Strathmore Names Second CEO in Institution’s Nearly Four-Decade History
Monica Jeffries Hazangeles will take on dual role of president and CEO
Monica Jeffries Hazangeles
Strathmore will have a new CEO for the first time in the North Bethesda arts institution’s nearly four-decade history.
Monica Jeffries Hazangeles has been named Strathmore’s new president and CEO, the board of directors announced Friday.
She replaces Eliot Pfanstiehl, who founded Strathmore in 1981.
But Jeffries Hazangeles isn’t a new face in the halls of Strathmore on its Rockviile Pike campus.
She joined the organization in 1994 and was named president in 2011. She will add the title of CEO and move into that role on Sept. 1.
The Strathmore board conducted a nationwide search to replace Pfanstiehl with the help of Arts Consulting Group of Boston. Strathmore’s board was unanimous in its decision to move Jeffries Hazangeles into her new dual role.
“We are thrilled that Monica will be the next leader of Strathmore—her passion, diplomacy, and leadership experience are exceptional and her vision for Strathmore’s future makes her singularly qualified to lead this great institution into its next chapter of growth, service and prominence,” Strathmore Board Chair Karen Lefkowitz said in a written statement.
Pfanstiehl will stay with the institution until Aug. 31.
“I’m confident under Monica’s expanded leadership, Strathmore will always value community, creativity, and customer service. I know Strathmore’s best days are ahead of us with many new initiatives, new audiences, and an expanded footprint throughout the region,” said Pfanstiehl.
In an interview, Jeffries Hazangeles called Pfanstiehl a “treasured mentor.”
“Our relationship is very, very special and complementary. As we transition to new roles, he’ll continue to be one of those angels in the community who look over Strathmore and watch out for it and guide us along the way,” she said.
Jeffries Hazangeles also reflected on how much Strathmore has grown and changed during her 24 years at the institution.
“I knew right away that it was a place that I wanted to be.
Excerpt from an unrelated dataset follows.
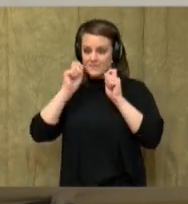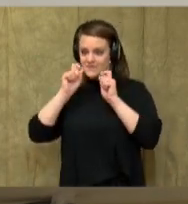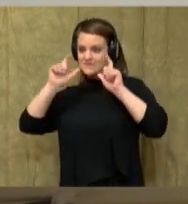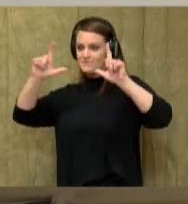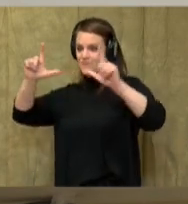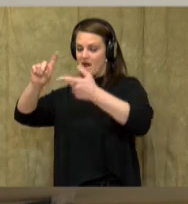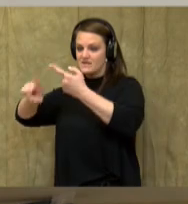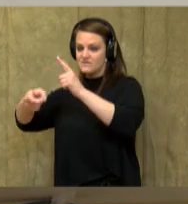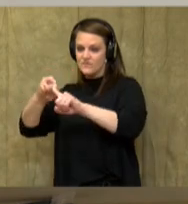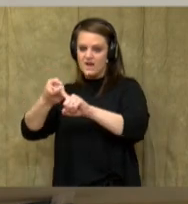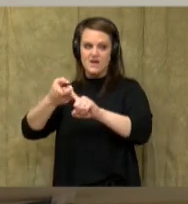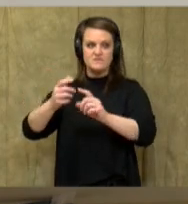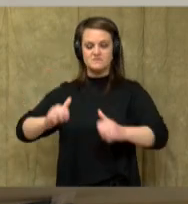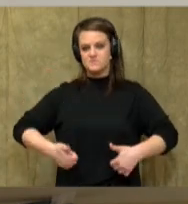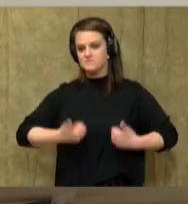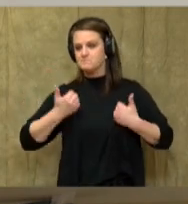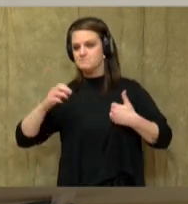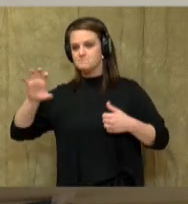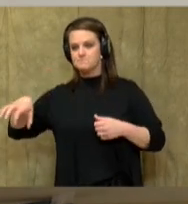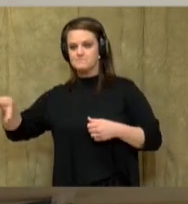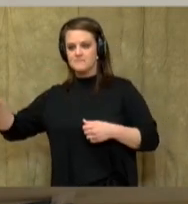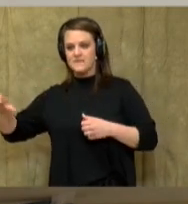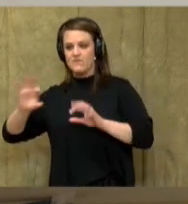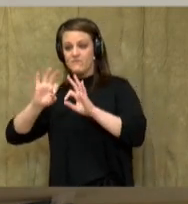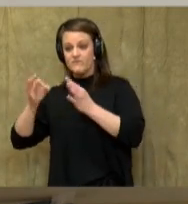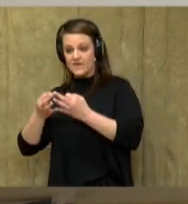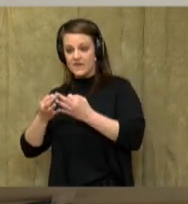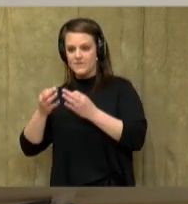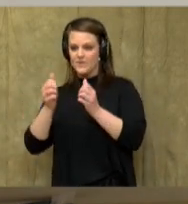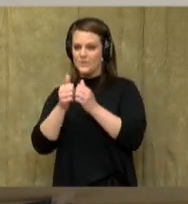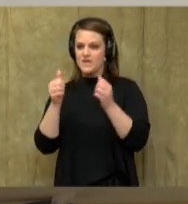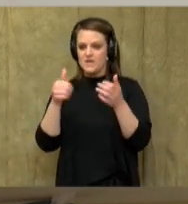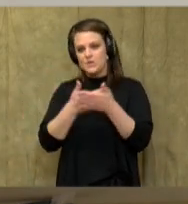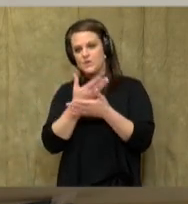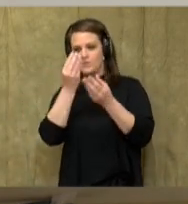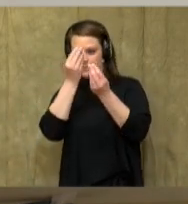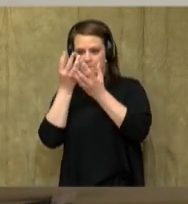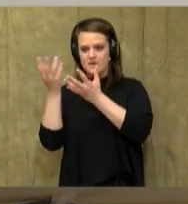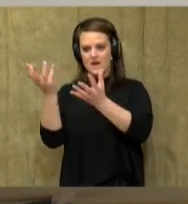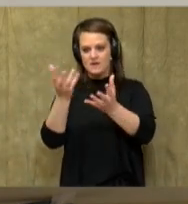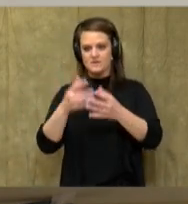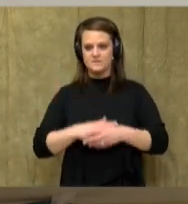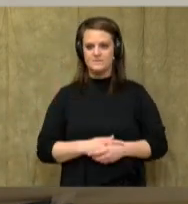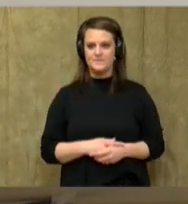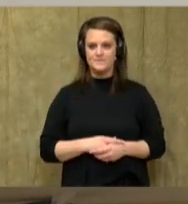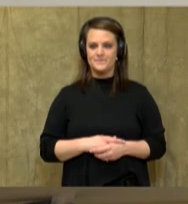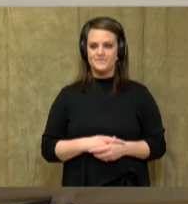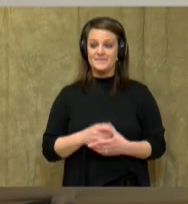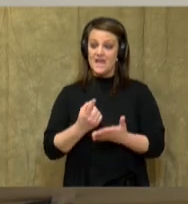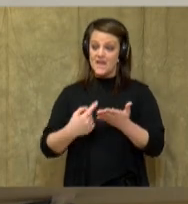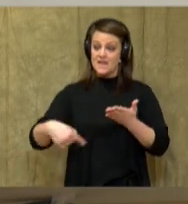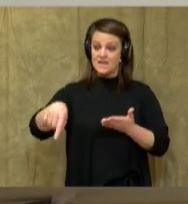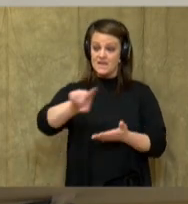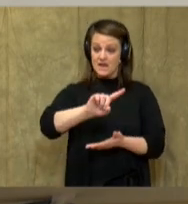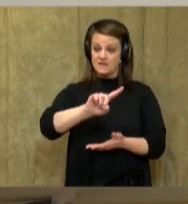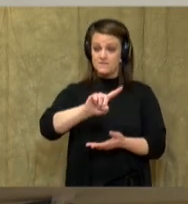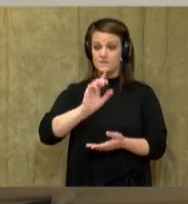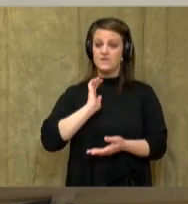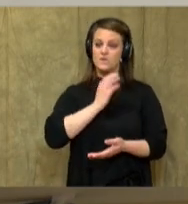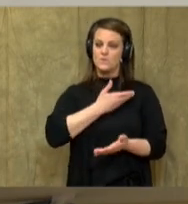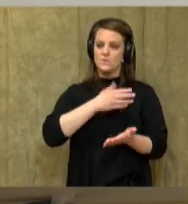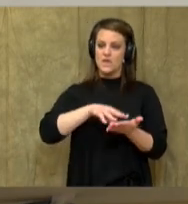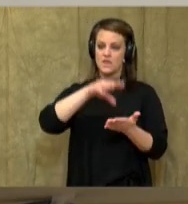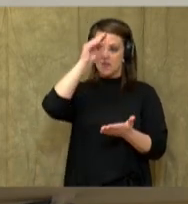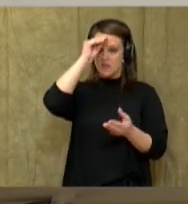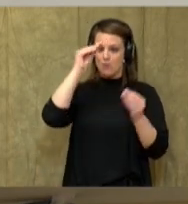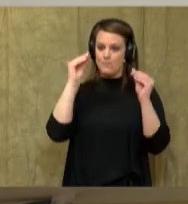friends, your neighbors, or even your family members with that new knowledge. Next week, we are going to learn more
And I was so energized by the team that was here,” Jeffries Hazangeles said. “I had an inkling that there were exciting things on the horizon. And they certainly have come true.”
In the future, there are “bright things” on the horizon, which will change Strathmore “in ways we cannot even imagine,” she said.
The board credited Pfanstiehl and Jeffries Hazangeles with guiding the evolution of Strathmore into “Maryland’s most prolific, multidisciplinary arts presenter and producer.”
Jeffries Hazangeles helped to secure $110 million in public and private funding to build The Music Center at Strathmore, which opened in 2005.
She was integral to the creation of Bloom, a Strathmore outreach initiative including supplemental arts education programs, a youth orchestra, community choral events, and a step program, with a focus on the communities along the county’s Route 29 corridor. Jeffries Hazangeles has also been involved with programs including the Strathmore Children’s Chorus, the annual Latin Dance Competition for high school students, and Strathmore Student Concerts for all second- and fifth-grade students in Montgomery County Public Schools.
In 2015, Jeffries Hazangeles helped to establish AMP, a 230-seat live music and dining space at Pike & Rose, Strathmore’s first off-site venue.
Jeffries Hazangeles has worked as an arts professional for more than 25 years and has held positions with The Smithsonian Associates and The Friends of Chamber Music in Kansas City, Missouri.
She holds bachelor’s degrees and master’s degrees in flute performance from Florida State University and the University of Missouri-Kansas City, respectively. She earned a master’s degree in arts management from American University in 1996.
She and her husband, John P. Hazangeles, reside in Silver Spring.
Asked whether she has a favorite memory during her tenure at Strathmore, Jeffries Hazangeles instead described a sensation.
“A favorite is when there is an incomparable artist in the center of the stage and everyone in attendance feels like they’re the only listener at that moment,” she said. “Until you look around and realize that everyone feels equally enthralled by the magic of that moment.”